6. Also, you are 100 percent recycled. Every tiny fragment of your body has had a life of its own already.
Maybe if we focused less on the perceived issues and more on the fact that we are all the greatest living wonders of the world, everyone could be a little more content with being alive.
I want to be very clear that whining because you don't have a thigh gap is very different from having a legitimate mental disorder. I'll admit, I've had my own struggles with eating disorders; I'm no stranger to that voice inside your head telling you every hour, on the hour that you're not good enough.
Get this: I'm a thin, white woman with privilege oozing out of my eye sockets, and there are days I loathe my body.
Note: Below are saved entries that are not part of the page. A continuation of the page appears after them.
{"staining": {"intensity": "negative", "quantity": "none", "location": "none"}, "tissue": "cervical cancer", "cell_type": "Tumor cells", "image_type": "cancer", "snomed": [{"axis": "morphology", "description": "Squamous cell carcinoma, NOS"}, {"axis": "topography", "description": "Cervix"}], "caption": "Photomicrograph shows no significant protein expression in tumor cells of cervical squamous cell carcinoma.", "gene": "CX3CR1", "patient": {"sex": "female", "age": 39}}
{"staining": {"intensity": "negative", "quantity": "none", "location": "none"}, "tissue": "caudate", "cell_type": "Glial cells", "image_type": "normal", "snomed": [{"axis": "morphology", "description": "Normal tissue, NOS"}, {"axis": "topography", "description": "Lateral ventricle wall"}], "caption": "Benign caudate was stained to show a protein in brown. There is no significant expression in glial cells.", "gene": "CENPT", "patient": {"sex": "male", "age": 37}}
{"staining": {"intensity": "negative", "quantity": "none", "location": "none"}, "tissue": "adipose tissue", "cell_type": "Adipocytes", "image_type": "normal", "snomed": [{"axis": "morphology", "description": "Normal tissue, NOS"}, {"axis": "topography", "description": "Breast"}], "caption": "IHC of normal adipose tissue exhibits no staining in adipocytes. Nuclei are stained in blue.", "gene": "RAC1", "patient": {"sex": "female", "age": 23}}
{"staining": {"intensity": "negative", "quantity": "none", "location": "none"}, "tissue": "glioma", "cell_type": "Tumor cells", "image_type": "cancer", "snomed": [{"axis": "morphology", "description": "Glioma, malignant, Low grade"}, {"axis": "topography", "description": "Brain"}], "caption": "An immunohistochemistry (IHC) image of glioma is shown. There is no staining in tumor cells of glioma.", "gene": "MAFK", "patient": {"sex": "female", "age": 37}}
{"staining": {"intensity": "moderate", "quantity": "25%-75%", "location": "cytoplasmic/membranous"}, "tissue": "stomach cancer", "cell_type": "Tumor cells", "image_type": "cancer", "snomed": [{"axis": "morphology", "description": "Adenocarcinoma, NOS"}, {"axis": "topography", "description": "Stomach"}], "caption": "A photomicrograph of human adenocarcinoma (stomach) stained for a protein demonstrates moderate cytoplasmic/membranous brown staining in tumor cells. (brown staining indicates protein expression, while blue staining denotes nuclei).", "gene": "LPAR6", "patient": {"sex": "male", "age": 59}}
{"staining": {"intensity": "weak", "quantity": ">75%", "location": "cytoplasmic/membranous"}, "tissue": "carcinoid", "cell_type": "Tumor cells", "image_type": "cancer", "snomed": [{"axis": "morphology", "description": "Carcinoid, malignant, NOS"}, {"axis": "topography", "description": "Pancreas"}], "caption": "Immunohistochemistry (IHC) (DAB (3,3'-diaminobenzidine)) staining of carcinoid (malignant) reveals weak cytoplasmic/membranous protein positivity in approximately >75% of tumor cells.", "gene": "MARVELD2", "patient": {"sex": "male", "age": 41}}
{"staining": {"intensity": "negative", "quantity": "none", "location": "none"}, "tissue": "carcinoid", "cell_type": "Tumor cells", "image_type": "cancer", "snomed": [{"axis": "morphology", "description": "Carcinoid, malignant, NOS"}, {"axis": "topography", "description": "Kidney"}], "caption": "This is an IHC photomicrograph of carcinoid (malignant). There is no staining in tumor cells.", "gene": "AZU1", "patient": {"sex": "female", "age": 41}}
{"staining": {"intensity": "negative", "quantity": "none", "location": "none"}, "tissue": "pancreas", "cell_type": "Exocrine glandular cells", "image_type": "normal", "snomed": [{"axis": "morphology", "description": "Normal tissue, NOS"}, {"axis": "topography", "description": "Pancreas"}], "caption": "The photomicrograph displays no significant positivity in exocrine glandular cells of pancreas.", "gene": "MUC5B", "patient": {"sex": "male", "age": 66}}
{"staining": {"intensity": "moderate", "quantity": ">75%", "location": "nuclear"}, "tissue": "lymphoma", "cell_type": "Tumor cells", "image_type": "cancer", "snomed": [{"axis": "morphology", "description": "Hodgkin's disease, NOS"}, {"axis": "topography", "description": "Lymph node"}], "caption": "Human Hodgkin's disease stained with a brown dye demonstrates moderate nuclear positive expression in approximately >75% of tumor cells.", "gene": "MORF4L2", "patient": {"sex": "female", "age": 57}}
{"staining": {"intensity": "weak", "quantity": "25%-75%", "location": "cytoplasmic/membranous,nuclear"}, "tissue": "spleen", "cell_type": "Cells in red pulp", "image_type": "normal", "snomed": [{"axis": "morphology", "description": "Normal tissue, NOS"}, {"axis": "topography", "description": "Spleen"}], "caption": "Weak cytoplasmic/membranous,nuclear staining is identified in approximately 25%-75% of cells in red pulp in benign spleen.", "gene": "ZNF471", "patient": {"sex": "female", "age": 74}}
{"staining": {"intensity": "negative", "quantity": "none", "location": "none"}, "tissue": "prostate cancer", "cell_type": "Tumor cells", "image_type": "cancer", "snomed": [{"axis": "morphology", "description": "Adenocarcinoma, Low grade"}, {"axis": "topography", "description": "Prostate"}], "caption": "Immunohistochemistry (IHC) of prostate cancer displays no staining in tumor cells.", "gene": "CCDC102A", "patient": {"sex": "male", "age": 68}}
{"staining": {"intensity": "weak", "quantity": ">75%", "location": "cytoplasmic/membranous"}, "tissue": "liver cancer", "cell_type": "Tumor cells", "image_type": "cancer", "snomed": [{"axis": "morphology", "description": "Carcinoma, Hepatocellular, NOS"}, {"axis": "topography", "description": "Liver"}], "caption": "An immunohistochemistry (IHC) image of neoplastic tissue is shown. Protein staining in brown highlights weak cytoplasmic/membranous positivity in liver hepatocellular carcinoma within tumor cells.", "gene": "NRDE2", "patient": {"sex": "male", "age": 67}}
But that's just your brain playing tricks on you, and who knows why she plays dirty like that. For all of our studies and surveys, the brain is still a mystery, so for all we know, our brains could just be personal manifestations of Regina George chilling in all of our skulls.
I really shouldn't have thought up that theory because it's actually going to keep me up at night. Damn you, brain.
We should all remember, too, that actors have their own problems to worry about, like if their kale salad was properly massaged and their Botox looks natural. They don't need you criticizing their bodies -- or anything about their appearance for that matter. They're humans just like us, basically.
So, if you have a problem with actors looking too thin or too fat or too proportionally perfect, then don't watch TV or movies anymore. Pick up a book and start reading. You can imagine whatever body shape you please that way. For example, I imagine Christian Grey to be morbidly obese just for the fun of it.
So, at the end of the day, you gotta do you, boo. Don't let anyone, least of all yourself, shame you for being a beautiful, weird anomaly of a human being.